━━━ Excerpted data

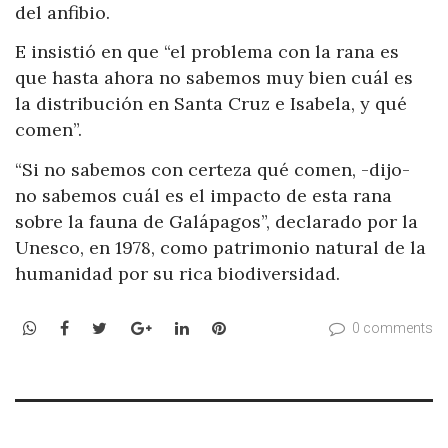
del anfibio.
E insistió en que “el problema con la rana es
que hasta ahora no sabemos muy bien cuál es
la distribución en Santa Cruz e Isabela, y qué
comen”.
“Si no sabemos con certeza qué comen, -dijo-
no sabemos cuál es el impacto de esta rana
sobre la fauna de Galápagos”, declarado por la
Unesco, en 1978, como patrimonio natural de la
humanidad por su rica biodiversidad.
WhatsApp
Facebook
Twitter
Google+
LinkedIn
Pinterest
0 comments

━━━━━━

Activity:
Substitute "especie" for each occurrence of "rana" in the lines above and write all the lines out again with nothing else changed. Omit the pictures.

Exercise output:
del anfibio.
E insistió en que “el problema con la especie es
que hasta ahora no sabemos muy bien cuál es
la distribución en Santa Cruz e Isabela, y qué
comen”.
“Si no sabemos con certeza qué comen, -dijo-
no sabemos cuál es el impacto de esta especie
sobre la fauna de Galápagos”, declarado por la
Unesco, en 1978, como patrimonio natural de la
humanidad por su rica biodiversidad.
WhatsApp
Facebook
Twitter
Google+
LinkedIn
Pinterest
0 comments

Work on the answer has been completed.